Bug 2271

Summary: Serious disk corruption with HPT374
Product: IO/Storage Reporter: Olaf Boehm (olaf.boehm)
Component: IDEAssignee: Bartlomiej Zolnierkiewicz (bzolnier)
Status: CLOSED CODE_FIX    
Severity: blocking CC: carlojpisani
Priority: P2    
Hardware: i386   
OS: Linux   
Kernel Version: 2.6.3 Subsystem:
Regression: --- Bisected commit-id:
Attachments: patch to solve both kernel panic and dma data corruption

Description Olaf Boehm 2004-03-08 05:48:30 UTC
i did a disk setup like

hpt 374 (kernel hpt366 driver)
8 drives connected
all 8 drives as raid5
created a loop device with blowfish-128
created a reiser 3.6 on that loop device

now this setup generates a crc error all 200mb

for testing i do a 

file1 = 2g testfile
cp file1.rar file2.rar
cmp file.rar file2.rar
and get always a crc error


is the hpt driver in kernel serious broken ??

if yes disable it as data corruption is far worst error which can happen!

this is other user
"I once encountered data corruption when I was copying about 80 gigs at 
once from disk to disk, but the machine was overclocked by that time so 
I can't be sure if it was the HDD controller, CPU, chipset or memory. 
After that, I returned the frequencies to nominal values and the machine 
seems to work without hassle, as a ftp server, and also for some video 
processing tasks, which both are moderately hdd-intensive."

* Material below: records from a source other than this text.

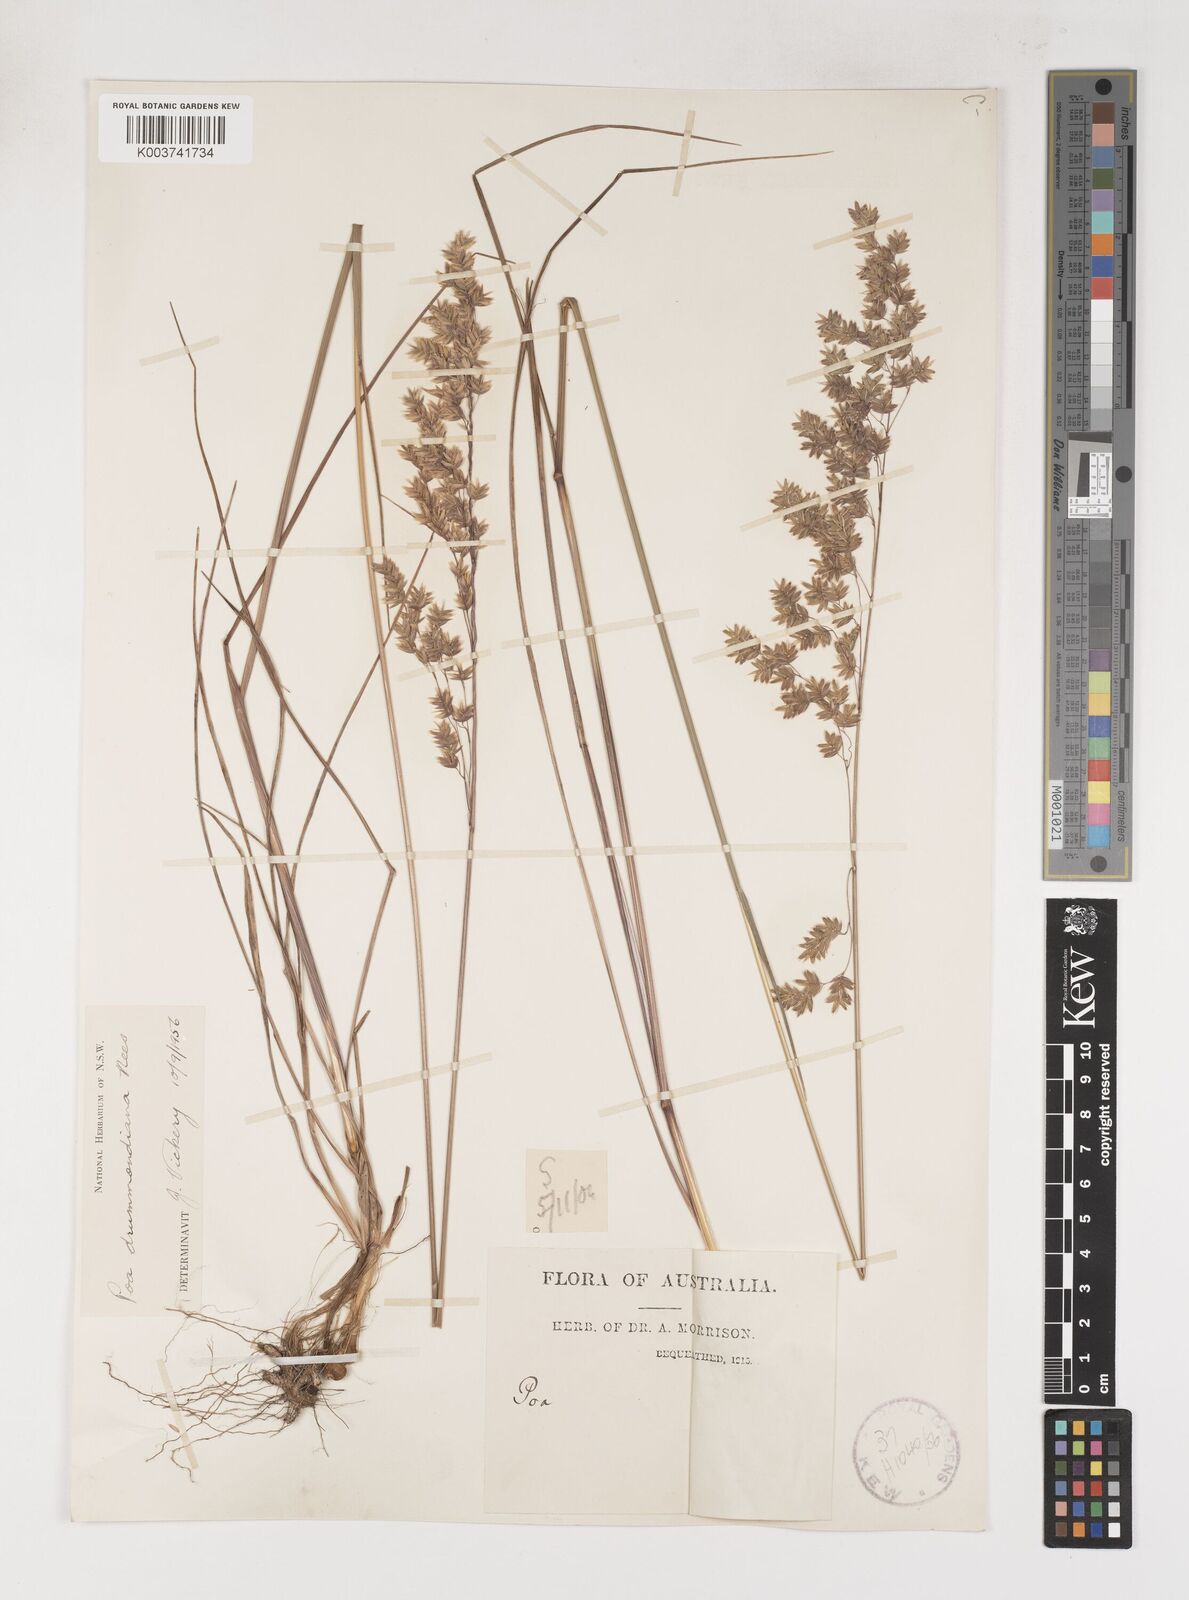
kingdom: Plantae
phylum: Tracheophyta
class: Liliopsida
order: Poales
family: Poaceae
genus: Poa
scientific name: Poa drummondiana
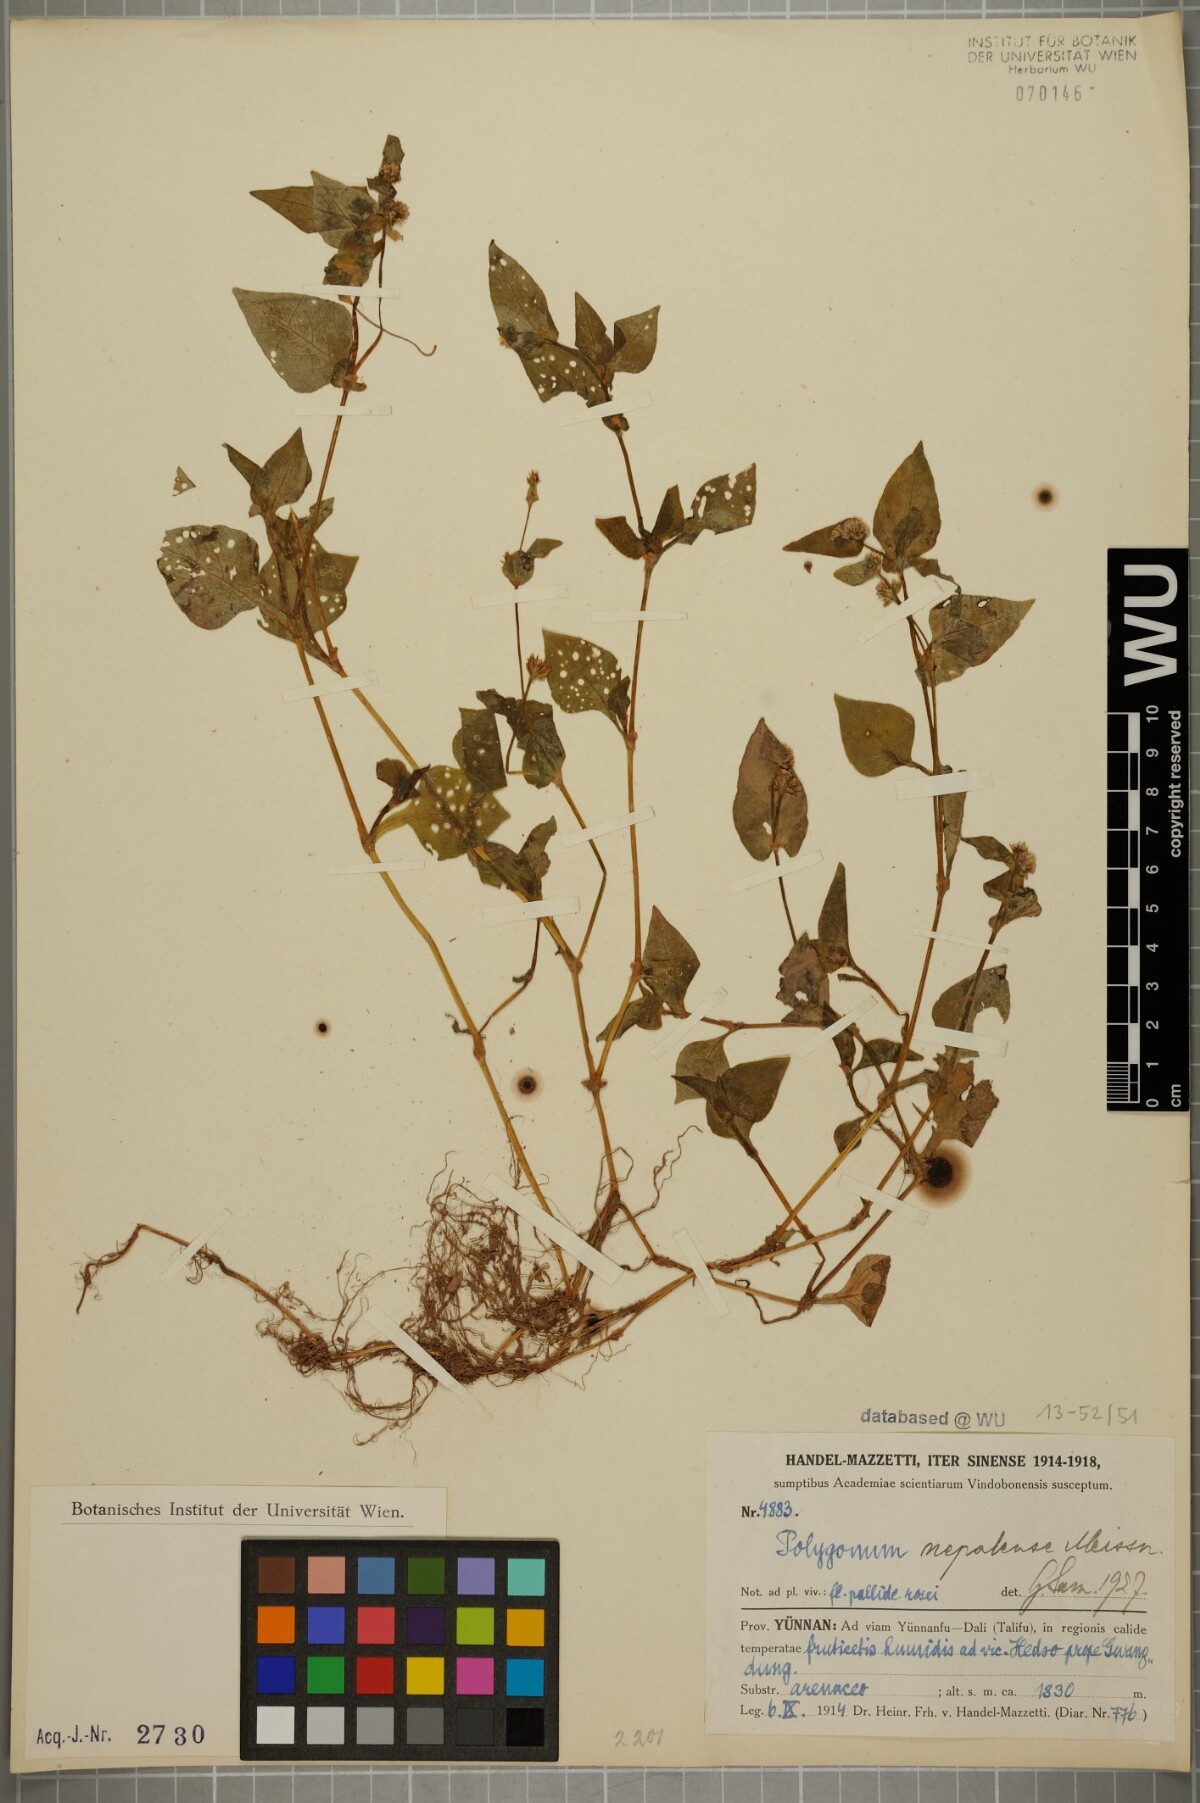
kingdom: Plantae
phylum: Tracheophyta
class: Magnoliopsida
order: Caryophyllales
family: Polygonaceae
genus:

he got too data corruption
Comment 1 Olaf Boehm 2004-03-10 12:20:21 UTC
i did now extensive tests 

i disabled all non needed kernel stuff and mainboard stuff

my ram is ecc cpu is non oc

when i do a raid with 1-6 drives all is ok
when i use 1-7 drives i get crc
when i use 1-8 drives i get crc
when i use only drive 7 its ok

looks like a pci load / dma issue

kernel driver is serious broken under load your filesystem is broken

i tried raid 0,5 and reiserfs and ext3 all the same

you can repeast it pretty easy just dd a random 2g file
cp file 
cmp file
gaia root # cmp /tmp/testfile.bla /mnt/crypt/test.bla
/tmp/testfile.bla /mnt/crypt/test.bla differ: char 768258045, line 3001530

i would change the hpt driver to experimental or make a big warning
data corruption is serious!!!!
Comment 2 Olaf Boehm 2004-03-11 13:11:24 UTC
i did even more test

first the <9c test in hpt366c. should be changed to <a0 to avoid kernel panic 
on hpt374

KERNEL PANIC SO PLEASE CHANGE THAT IN NEW KERNEL RELEASES


second

hpt374 is more or less two controller with each 4 drives
al long you copy to one controller e.g raid 0 with drives 1-4 or 5-8 
everything is ok when you are trying to copy to drives from conta and contb 
e.g. 1-8 or 1-7 with raid5 and raid 0 you get file corruption

first fix would be to diable the second controller on that drive and change 
the <9c to <a0 to solve kernel panic and drive corruption until highpoint is 
providing a working 2.6 driver

Comment 3 Jindrich Makovicka 2004-03-14 02:41:01 UTC
Created attachment 2327 [details]
patch to solve both kernel panic and dma data corruption

The patch is based on
http://www.ussg.iu.edu/hypermail/linux/kernel/0403.1/0889.html .
Additional changes are the wider range for 33MHz timing and PLL setup for
hpt374 (using the 370a timing table, as it is the same as used in the
"opensource" driver by highpoint). It has been confirmed by Olaf, that the
test_irq patch resolved the data corruption issues he experienced with 8-drive
raid.
Comment 4 Bartlomiej Zolnierkiewicz 2004-04-05 10:38:45 UTC
Fixed in 2.6.5.
Comment 5 carlojpisani 2019-05-03 21:17:55 UTC
hi
I experimented the same problem on kernel 4.16.
The problem only happens when I transfer files bigger than 500Mbyte.